For a little while there having been questions about the statistical processing of fMRI scans. These play along side less sensible questions. We have:

  1. It is no clear exactly what causes the changes measured with fMRI and so the results due not have meaning.

  2. The way scan results are reported in the press as ‘areas for x’ is misleading.

  3. There are problems with the significance levels for large numbers of statistical tests.

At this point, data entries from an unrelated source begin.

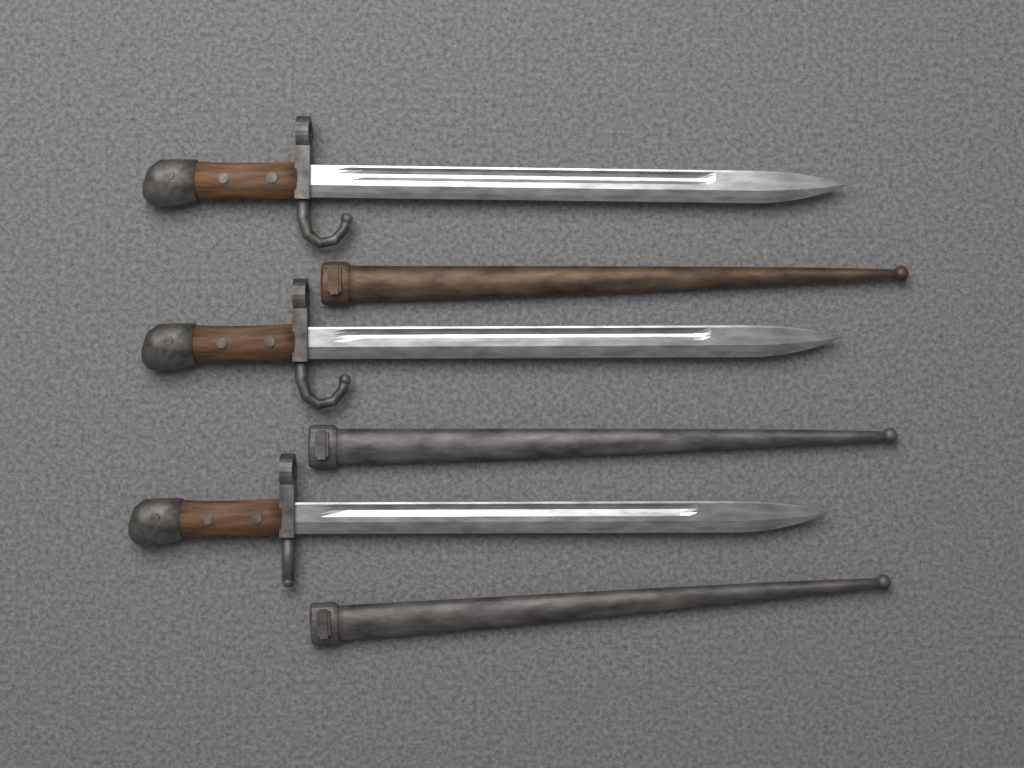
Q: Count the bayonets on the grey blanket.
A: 3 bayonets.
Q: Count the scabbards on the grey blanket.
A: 3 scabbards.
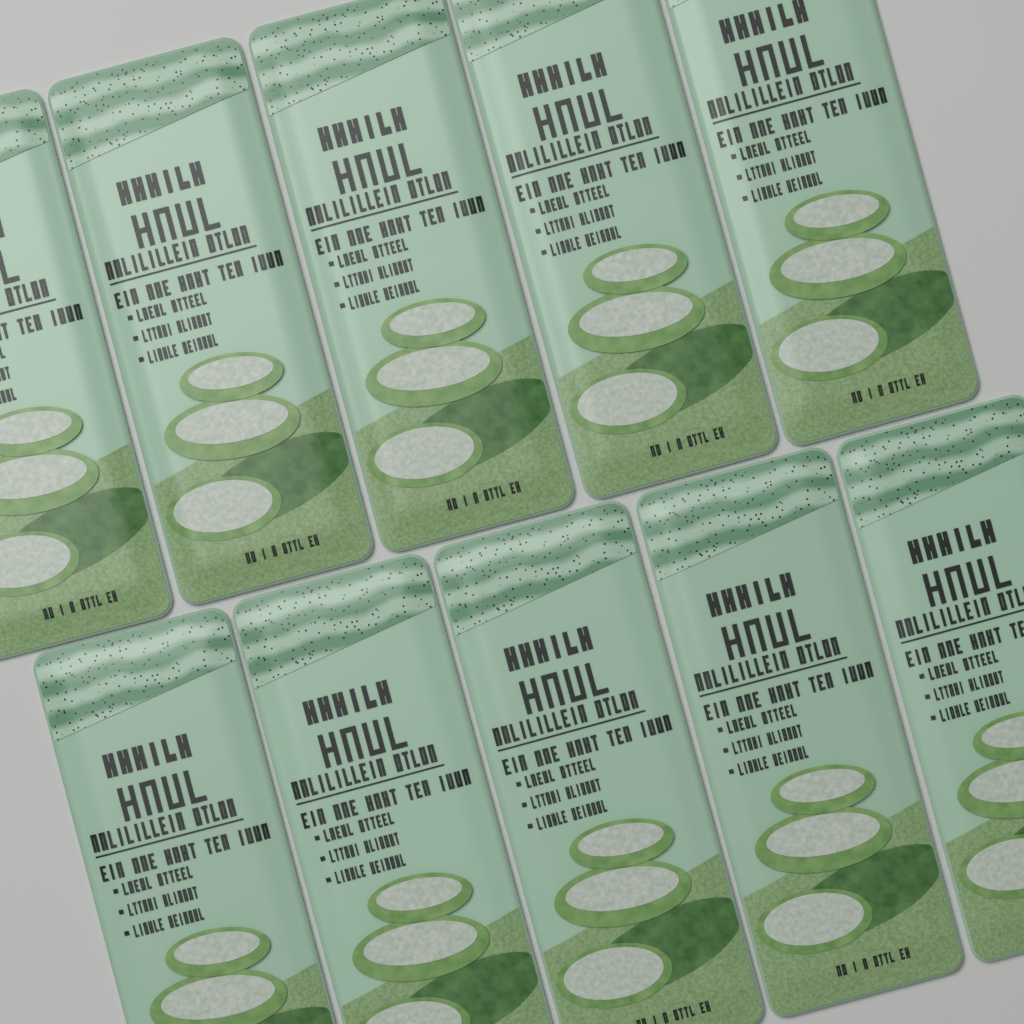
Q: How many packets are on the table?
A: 10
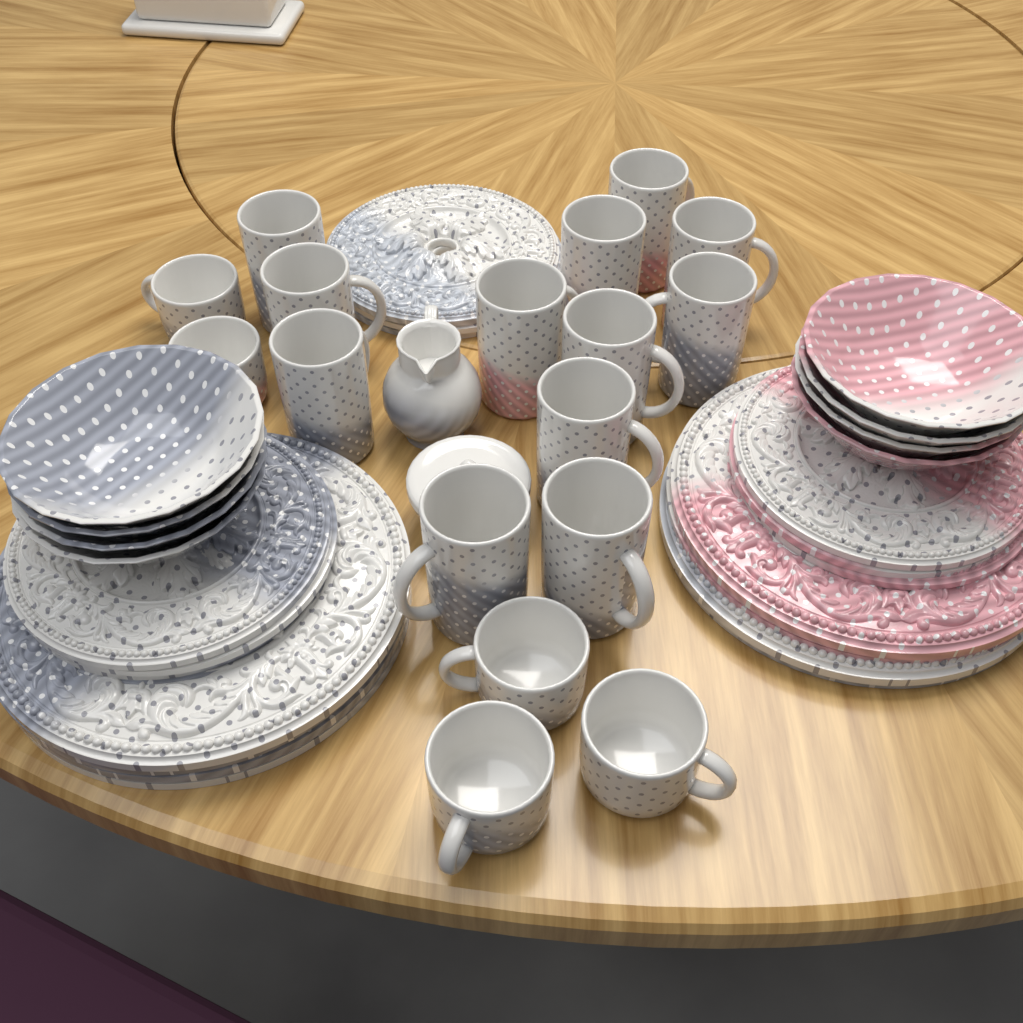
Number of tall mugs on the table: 12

  4. There are problems with the independence of statistical tests.

The first two are red herrings. We do not have to know exactly how an effect is caused as long as we have a general idea and correlation with other effects. The scans do have meaning – changes in the amount of neural activity. What way the popular press report research has nothing to do with the validity of the work. Calling new things ‘miracle drugs’ does not have any effect on how well or badly they may treat a disease.

The statistical problems were reviewed recently by C. Chatham at Developing Intelligence (here). He reviews the Dead Fish experiment of Bennett and the Voodoo Correlation paper of Vul. Here is his conclusion:

To summarize, the dead fish study is a point about first-pass analysis, which almost every paper I’ve ever seen does correctly. The papers that don’t always note that the result failed to pass multiple comparisons or cluster correction, and typically discuss those results with caution. On the other hand, “voodoo correlations” is a point about nonindependence in statistical tests. This has not always been done correctly, and has not always been reported clearly. Moreover it primarily affects only a subset of correlations between brain and behavior - and not the vast majority of work in fMRI, which has to do with task-brain relationships.

I believe that a good protection against being taken in by reports of research that turn out to be shoddy is to be very, very slow to accept or reject any single result. What convinces me is not any particular chain of logic or single result but a fabric of results by various people, with various methods and various view points. When such a fabric builds up, then it can be accepted.